◆ What the task asks: Please write out the listing again, keeping every character the same.

◆ Exercise input:
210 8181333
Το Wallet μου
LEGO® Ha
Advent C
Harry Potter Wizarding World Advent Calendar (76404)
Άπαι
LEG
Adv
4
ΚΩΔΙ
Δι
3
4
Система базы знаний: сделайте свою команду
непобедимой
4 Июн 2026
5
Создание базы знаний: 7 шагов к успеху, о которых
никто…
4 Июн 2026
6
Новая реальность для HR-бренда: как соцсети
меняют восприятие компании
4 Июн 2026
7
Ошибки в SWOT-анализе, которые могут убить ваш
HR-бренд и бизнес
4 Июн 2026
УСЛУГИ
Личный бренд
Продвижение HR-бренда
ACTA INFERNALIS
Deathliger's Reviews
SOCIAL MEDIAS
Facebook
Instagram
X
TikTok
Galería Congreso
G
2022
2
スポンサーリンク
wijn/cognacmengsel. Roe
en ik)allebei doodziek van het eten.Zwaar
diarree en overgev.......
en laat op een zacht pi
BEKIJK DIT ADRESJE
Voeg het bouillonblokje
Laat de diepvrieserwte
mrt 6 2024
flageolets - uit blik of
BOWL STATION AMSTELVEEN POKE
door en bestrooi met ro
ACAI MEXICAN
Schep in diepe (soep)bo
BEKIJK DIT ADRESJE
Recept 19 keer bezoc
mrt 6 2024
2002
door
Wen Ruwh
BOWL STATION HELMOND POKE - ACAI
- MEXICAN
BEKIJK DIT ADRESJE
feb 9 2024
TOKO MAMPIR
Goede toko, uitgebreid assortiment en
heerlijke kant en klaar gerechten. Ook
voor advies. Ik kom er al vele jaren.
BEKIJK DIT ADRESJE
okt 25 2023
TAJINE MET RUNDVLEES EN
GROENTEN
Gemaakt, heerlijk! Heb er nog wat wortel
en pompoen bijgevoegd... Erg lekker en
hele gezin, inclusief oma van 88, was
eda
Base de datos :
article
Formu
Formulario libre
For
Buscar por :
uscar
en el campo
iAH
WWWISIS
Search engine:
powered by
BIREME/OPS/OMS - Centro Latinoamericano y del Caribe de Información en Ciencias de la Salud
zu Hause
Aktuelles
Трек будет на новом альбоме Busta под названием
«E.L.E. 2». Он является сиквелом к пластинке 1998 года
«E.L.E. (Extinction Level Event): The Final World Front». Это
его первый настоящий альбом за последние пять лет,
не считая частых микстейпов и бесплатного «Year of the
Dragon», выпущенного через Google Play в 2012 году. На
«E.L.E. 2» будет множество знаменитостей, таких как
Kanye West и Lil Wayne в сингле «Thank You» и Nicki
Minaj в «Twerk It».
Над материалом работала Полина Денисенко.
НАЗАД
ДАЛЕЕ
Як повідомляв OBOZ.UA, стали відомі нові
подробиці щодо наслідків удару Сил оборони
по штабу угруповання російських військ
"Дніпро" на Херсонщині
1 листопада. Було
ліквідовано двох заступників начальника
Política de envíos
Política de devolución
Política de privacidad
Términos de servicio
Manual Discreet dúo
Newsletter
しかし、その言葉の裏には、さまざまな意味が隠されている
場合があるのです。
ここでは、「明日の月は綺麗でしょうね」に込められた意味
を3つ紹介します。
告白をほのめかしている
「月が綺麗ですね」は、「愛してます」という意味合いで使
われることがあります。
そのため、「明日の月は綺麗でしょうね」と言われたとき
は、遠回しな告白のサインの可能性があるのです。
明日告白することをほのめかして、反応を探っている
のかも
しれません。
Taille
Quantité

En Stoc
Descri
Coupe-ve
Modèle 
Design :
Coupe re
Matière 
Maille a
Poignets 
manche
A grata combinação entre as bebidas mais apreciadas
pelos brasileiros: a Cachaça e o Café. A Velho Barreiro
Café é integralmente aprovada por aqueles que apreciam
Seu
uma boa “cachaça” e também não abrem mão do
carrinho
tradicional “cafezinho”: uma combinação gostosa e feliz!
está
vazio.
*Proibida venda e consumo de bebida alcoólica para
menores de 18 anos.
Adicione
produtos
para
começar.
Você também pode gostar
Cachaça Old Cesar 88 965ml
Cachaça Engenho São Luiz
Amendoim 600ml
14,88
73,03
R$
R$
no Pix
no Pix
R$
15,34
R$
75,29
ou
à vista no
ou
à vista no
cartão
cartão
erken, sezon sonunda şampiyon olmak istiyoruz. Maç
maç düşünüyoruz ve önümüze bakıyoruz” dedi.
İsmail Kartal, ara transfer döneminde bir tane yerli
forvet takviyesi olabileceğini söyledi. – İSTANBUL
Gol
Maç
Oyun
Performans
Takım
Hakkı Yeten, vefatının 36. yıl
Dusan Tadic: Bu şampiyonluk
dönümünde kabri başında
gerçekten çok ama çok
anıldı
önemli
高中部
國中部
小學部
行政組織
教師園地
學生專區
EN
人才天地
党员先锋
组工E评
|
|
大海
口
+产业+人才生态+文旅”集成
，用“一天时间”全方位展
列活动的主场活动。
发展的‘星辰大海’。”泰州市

◆ Answer space:
210 8181333
Το Wallet μου
LEGO® Ha
Advent C
Harry Potter Wizarding World Advent Calendar (76404)
Άπαι
LEG
Adv
4
ΚΩΔΙ
Δι
3
4
Система базы знаний: сделайте свою команду
непобедимой
4 Июн 2026
5
Создание базы знаний: 7 шагов к успеху, о которых
никто…
4 Июн 2026
6
Новая реальность для HR-бренда: как соцсети
меняют восприятие компании
4 Июн 2026
7
Ошибки в SWOT-анализе, которые могут убить ваш
HR-бренд и бизнес
4 Июн 2026
УСЛУГИ
Личный бренд
Продвижение HR-бренда
ACTA INFERNALIS
Deathliger's Reviews
SOCIAL MEDIAS
Facebook
Instagram
X
TikTok
Galería Congreso
G
2022
2
スポンサーリンク
wijn/cognacmengsel. Roe
en ik)allebei doodziek van het eten.Zwaar
diarree en overgev.......
en laat op een zacht pi
BEKIJK DIT ADRESJE
Voeg het bouillonblokje
Laat de diepvrieserwte
mrt 6 2024
flageolets - uit blik of
BOWL STATION AMSTELVEEN POKE
door en bestrooi met ro
ACAI MEXICAN
Schep in diepe (soep)bo
BEKIJK DIT ADRESJE
Recept 19 keer bezoc
mrt 6 2024
2002
door
Wen Ruwh
BOWL STATION HELMOND POKE - ACAI
- MEXICAN
BEKIJK DIT ADRESJE
feb 9 2024
TOKO MAMPIR
Goede toko, uitgebreid assortiment en
heerlijke kant en klaar gerechten. Ook
voor advies. Ik kom er al vele jaren.
BEKIJK DIT ADRESJE
okt 25 2023
TAJINE MET RUNDVLEES EN
GROENTEN
Gemaakt, heerlijk! Heb er nog wat wortel
en pompoen bijgevoegd... Erg lekker en
hele gezin, inclusief oma van 88, was
eda
Base de datos :
article
Formu
Formulario libre
For
Buscar por :
uscar
en el campo
iAH
WWWISIS
Search engine:
powered by
BIREME/OPS/OMS - Centro Latinoamericano y del Caribe de Información en Ciencias de la Salud
zu Hause
Aktuelles
Трек будет на новом альбоме Busta под названием
«E.L.E. 2». Он является сиквелом к пластинке 1998 года
«E.L.E. (Extinction Level Event): The Final World Front». Это
его первый настоящий альбом за последние пять лет,
не считая частых микстейпов и бесплатного «Year of the
Dragon», выпущенного через Google Play в 2012 году. На
«E.L.E. 2» будет множество знаменитостей, таких как
Kanye West и Lil Wayne в сингле «Thank You» и Nicki
Minaj в «Twerk It».
Над материалом работала Полина Денисенко.
НАЗАД
ДАЛЕЕ
Як повідомляв OBOZ.UA, стали відомі нові
подробиці щодо наслідків удару Сил оборони
по штабу угруповання російських військ
"Дніпро" на Херсонщині
1 листопада. Було
ліквідовано двох заступників начальника
Política de envíos
Política de devolución
Política de privacidad
Términos de servicio
Manual Discreet dúo
Newsletter
しかし、その言葉の裏には、さまざまな意味が隠されている
場合があるのです。
ここでは、「明日の月は綺麗でしょうね」に込められた意味
を3つ紹介します。
告白をほのめかしている
「月が綺麗ですね」は、「愛してます」という意味合いで使
われることがあります。
そのため、「明日の月は綺麗でしょうね」と言われたとき
は、遠回しな告白のサインの可能性があるのです。
明日告白することをほのめかして、反応を探っている
のかも
しれません。
Taille
Quantité

En Stoc
Descri
Coupe-ve
Modèle 
Design :
Coupe re
Matière 
Maille a
Poignets 
manche
A grata combinação entre as bebidas mais apreciadas
pelos brasileiros: a Cachaça e o Café. A Velho Barreiro
Café é integralmente aprovada por aqueles que apreciam
Seu
uma boa “cachaça” e também não abrem mão do
carrinho
tradicional “cafezinho”: uma combinação gostosa e feliz!
está
vazio.
*Proibida venda e consumo de bebida alcoólica para
menores de 18 anos.
Adicione
produtos
para
começar.
Você também pode gostar
Cachaça Old Cesar 88 965ml
Cachaça Engenho São Luiz
Amendoim 600ml
14,88
73,03
R$
R$
no Pix
no Pix
R$
15,34
R$
75,29
ou
à vista no
ou
à vista no
cartão
cartão
erken, sezon sonunda şampiyon olmak istiyoruz. Maç
maç düşünüyoruz ve önümüze bakıyoruz” dedi.
İsmail Kartal, ara transfer döneminde bir tane yerli
forvet takviyesi olabileceğini söyledi. – İSTANBUL
Gol
Maç
Oyun
Performans
Takım
Hakkı Yeten, vefatının 36. yıl
Dusan Tadic: Bu şampiyonluk
dönümünde kabri başında
gerçekten çok ama çok
anıldı
önemli
高中部
國中部
小學部
行政組織
教師園地
學生專區
EN
人才天地
党员先锋
组工E评
|
|
大海
口
+产业+人才生态+文旅”集成
，用“一天时间”全方位展
列活动的主场活动。
发展的‘星辰大海’。”泰州市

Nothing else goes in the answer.